Whether acts done by a corporation at the time to which a tax relates are of such a nature as to subject it to the local authority on the ground that such acts can only be done with the permission of the state is a federal question, and this Court has authority to review the decision of the state court in that respect.
The principle that taxation without jurisdiction violates the due
process provision of the Fourteenth Amendment applies to the assertion of authority on the part of the state to exact a license tax for the privilege of doing acts beyond the sphere of local control.
The continuance of insurance contracts on the lives of residents of the state already written by the company does not depend upon the consent of the State, nor has a state the power to treat the mere continuance of the obligations of existing policies of insurance held by residents as the transaction of local business justifying the imposition of a privilege tax in the absence of actual conduct of business within the limits of the state. Equitable Life Assurance Society v. Pennsylvania, 238 U. S. 143, distinguished.

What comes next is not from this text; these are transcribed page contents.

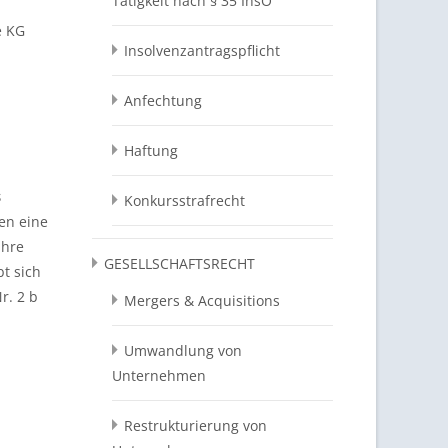
Tätigkeit nach § 35 InsO
e KG
Insolvenzantragspflicht
Anfechtung
Haftung
s
Konkursstrafrecht
en eine
ihre
GESELLSCHAFTSRECHT
t sich
r. 2 b
Mergers & Acquisitions
Umwandlung von
Unternehmen
Restrukturierung von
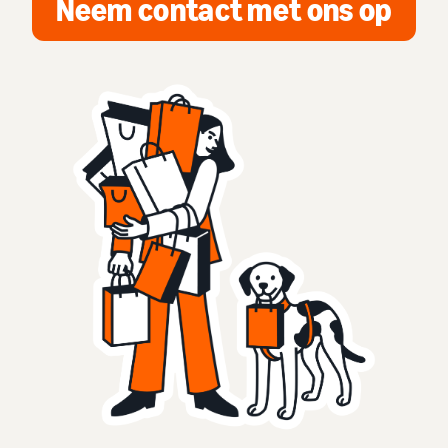
Neem contact met ons op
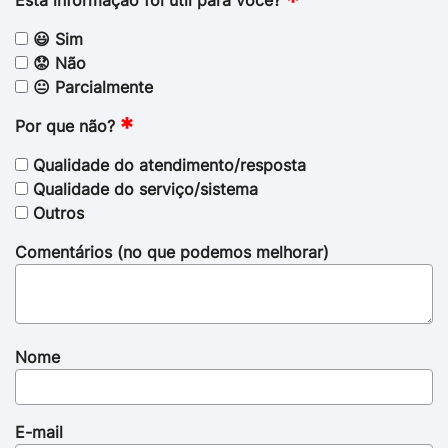
Esta informação foi útil para você?
😃 Sim
😟 Não
😐 Parcialmente
Por que não?
Qualidade do atendimento/resposta
Qualidade do serviço/sistema
Outros
Comentários (no que podemos melhorar)
Nome
E-mail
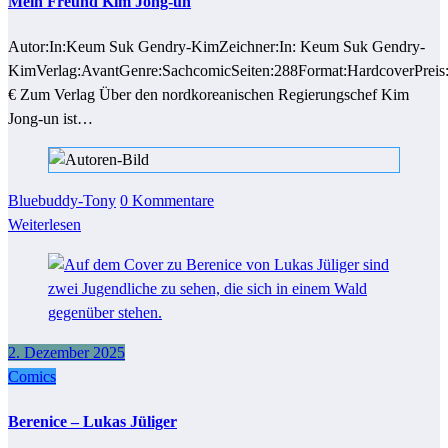
Mein Freund Kim Jong-un
Autor:In:Keum Suk Gendry-KimZeichner:In: Keum Suk Gendry-
KimVerlag:AvantGenre:SachcomicSeiten:288Format:HardcoverPreis
€ Zum Verlag Über den nordkoreanischen Regierungschef Kim
Jong-un ist…
Bluebuddy-Tony
0 Kommentare
Weiterlesen
2. Dezember 2025
Comics
Berenice – Lukas Jüliger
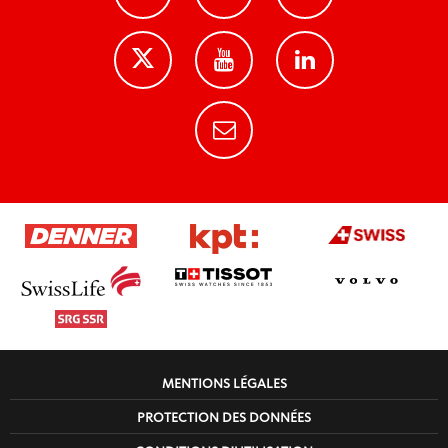
MENTIONS LÉGALES
PROTECTION DES DONNÉES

The imposition of taxes on premiums collected on policies on residents of Kentucky in pursuance of the statutes of that state after the company has ceased to do business therein held in this case to be an unconstitutional exercise of power under the due process provision of the Fourteenth Amendment.
160 Ky. 16 reversed.
The facts, which involve the constitutionality of a statute of Kentucky taxing insurance companies on premiums paid outside the state on policies on lives of residents of the state and the determination of what constitutes doing business within the state by an insurance company, are stated in the opinion.